Istnieje kilka sposobów przyjmowania marihuany przez osoby, których problemem jest astma.

  • Doustnie: w XIX wieku popularne były nalewki z konopi, ich działanie jednak było zbytnio opóźnione, by uchronić pacjenta przed skutkami ostrego ataku astmy. Organizm bowiem zdecydowanie za długo metabolizował przyjętą dawkę. Dlatego też dużo skuteczniejsze jest przyjmowanie marihuany pod język.
  • Odparowywanie i palenie: przy stosowaniu inhalacji albo palenia trzeba zachować szczególną ostrożność, ponieważ niektórzy pacjenci na dym lub parę reagują skurczem oskrzeli. Dlatego też inhalację rozpoczynamy od bardzo małej dawki marihuany przy stabilnym stanie jeszcze przed skurczem oskrzeli. Dzięki temu uda nam się określić tolerancję organizmu na marihuanę. Istotne, by używać wyłącznie czystej marihuany z minimalną ilością mikroorganizmów, pleśni i drożdży, bo patogeny te dodatkowo drażnią drogi oddechowe lub wywołują wtórne infekcje płuc.
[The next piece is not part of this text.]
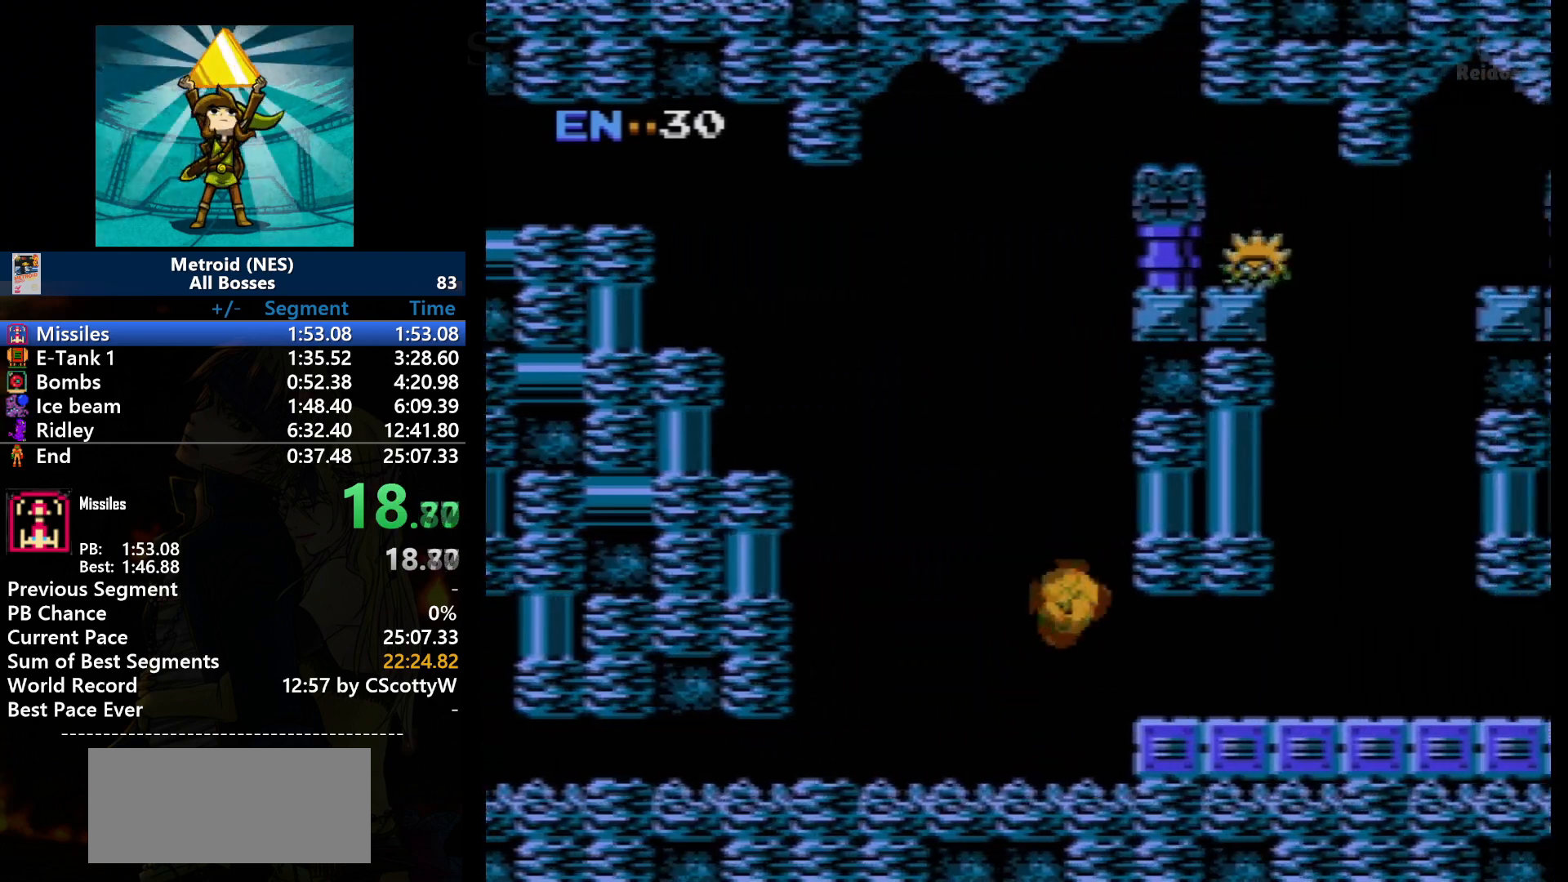
{"buttons": ["DPAD_RIGHT"], "events": [[34, "A", "down"], [201, "A", "up"]]}
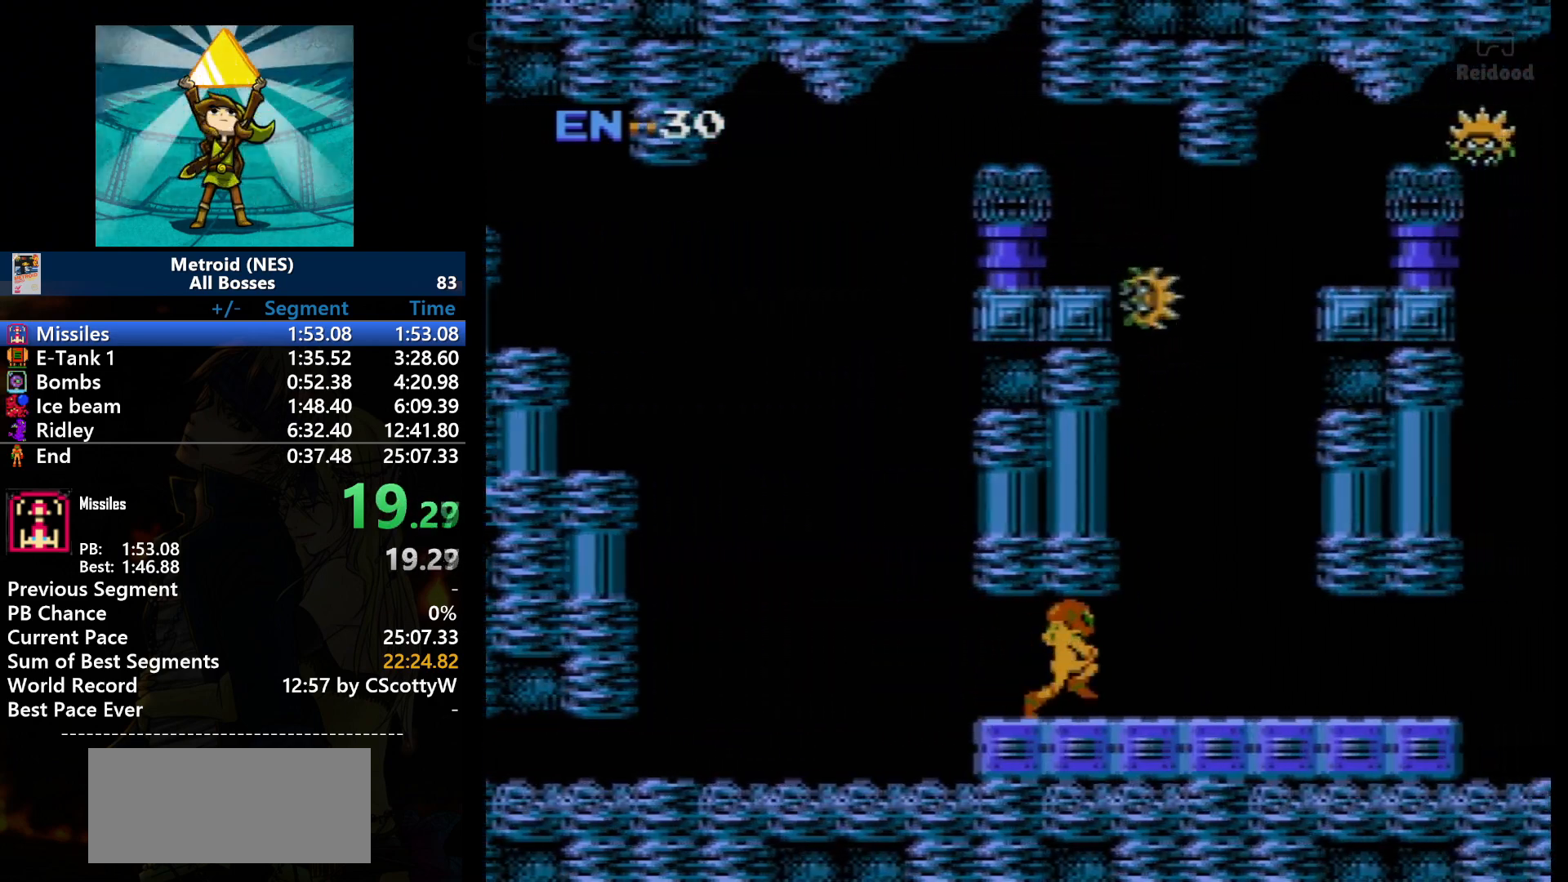
{"buttons": ["DPAD_RIGHT"], "events": []}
Astma – wskazane chemotypy dla chorych

Jak już wcześniej podkreśliliśmy – astma wymaga odmian bogatych w THC i pinen, który dodatkowo rozszerza oskrzela.

Jakie odmiany marihuany na astmę

Do odmian marihuany wskazanych w leczeniu marihuany należą Trainwreck, Sno-Cap, Super Silver Haze oraz każdy szczep z wysoką zawartością terpenów rozszerzających oskrzela. Jeśli kierujemy się zapachem, to zwróćmy koniecznie uwagę na odmiany pachnące jak wiecznie zielone drzewa.